### Task brief
Drop every picture, then repeat the records exactly.

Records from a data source
══════════════════════════════
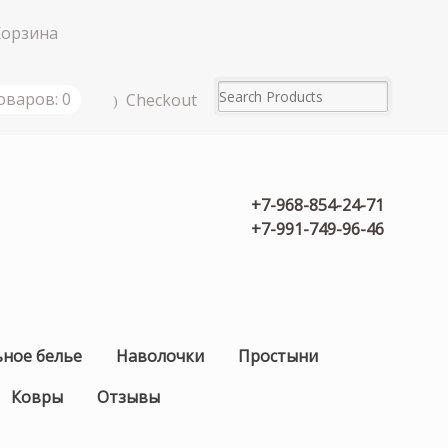
Корзина
оваров: 0
Checkout
+7-968-854-24-71
+7-991-749-96-46
ьное белье
Наволочки
Простыни
Ковры
Отзывы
══════════════════════════════
### Task solution
Корзина
оваров: 0
Checkout
+7-968-854-24-71
+7-991-749-96-46
ьное белье
Наволочки
Простыни
Ковры
Отзывы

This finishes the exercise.